───── Listed entries ─────

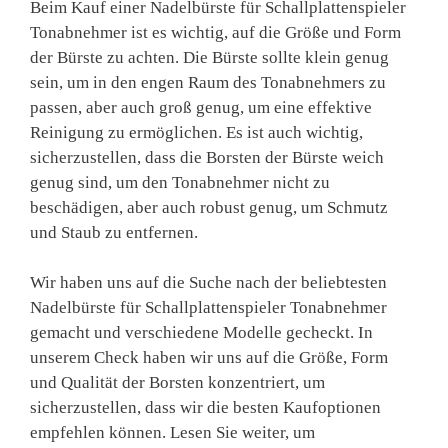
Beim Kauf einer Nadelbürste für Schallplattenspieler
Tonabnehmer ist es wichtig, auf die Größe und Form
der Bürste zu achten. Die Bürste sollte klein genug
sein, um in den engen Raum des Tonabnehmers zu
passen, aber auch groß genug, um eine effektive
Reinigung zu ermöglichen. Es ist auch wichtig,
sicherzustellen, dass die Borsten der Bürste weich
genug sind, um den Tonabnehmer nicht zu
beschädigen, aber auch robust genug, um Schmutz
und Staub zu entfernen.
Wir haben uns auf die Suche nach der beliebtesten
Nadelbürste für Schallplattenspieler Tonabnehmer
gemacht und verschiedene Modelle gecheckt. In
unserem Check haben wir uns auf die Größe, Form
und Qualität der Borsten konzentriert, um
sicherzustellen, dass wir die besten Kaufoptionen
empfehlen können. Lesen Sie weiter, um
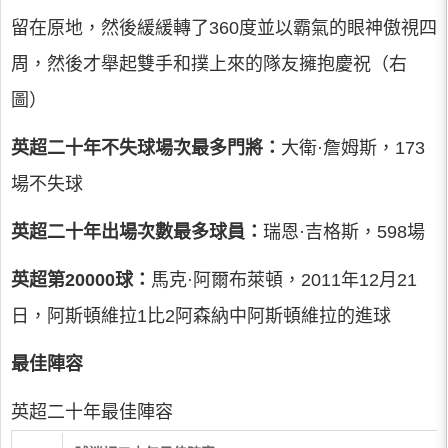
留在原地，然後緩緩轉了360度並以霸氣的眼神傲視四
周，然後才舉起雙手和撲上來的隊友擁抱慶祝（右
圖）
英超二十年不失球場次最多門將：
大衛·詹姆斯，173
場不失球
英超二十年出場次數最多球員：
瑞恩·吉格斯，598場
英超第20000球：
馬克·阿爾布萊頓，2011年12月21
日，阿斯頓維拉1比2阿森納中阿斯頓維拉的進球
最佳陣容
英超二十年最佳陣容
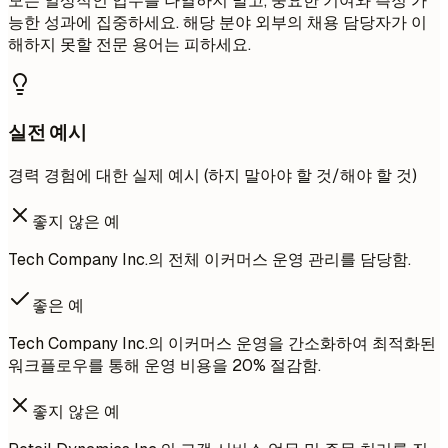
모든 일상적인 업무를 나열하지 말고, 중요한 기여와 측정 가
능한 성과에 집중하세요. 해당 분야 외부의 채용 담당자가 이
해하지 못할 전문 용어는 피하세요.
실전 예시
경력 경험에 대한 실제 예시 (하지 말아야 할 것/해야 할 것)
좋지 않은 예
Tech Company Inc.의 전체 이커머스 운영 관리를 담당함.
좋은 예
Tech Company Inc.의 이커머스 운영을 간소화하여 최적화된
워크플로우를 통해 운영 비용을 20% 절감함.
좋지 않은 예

─────

**Problem description:** Your answer must be the lines from the one containing "馬克·阿爾布萊頓，2011年12月21" through the final line of the entries, duplicated exactly, with both ends kept and all pictures left out.

**Answer section:**
馬克·阿爾布萊頓，2011年12月21
日，阿斯頓維拉1比2阿森納中阿斯頓維拉的進球
最佳陣容
英超二十年最佳陣容
모든 일상적인 업무를 나열하지 말고, 중요한 기여와 측정 가
능한 성과에 집중하세요. 해당 분야 외부의 채용 담당자가 이
해하지 못할 전문 용어는 피하세요.
실전 예시
경력 경험에 대한 실제 예시 (하지 말아야 할 것/해야 할 것)
좋지 않은 예
Tech Company Inc.의 전체 이커머스 운영 관리를 담당함.
좋은 예
Tech Company Inc.의 이커머스 운영을 간소화하여 최적화된
워크플로우를 통해 운영 비용을 20% 절감함.
좋지 않은 예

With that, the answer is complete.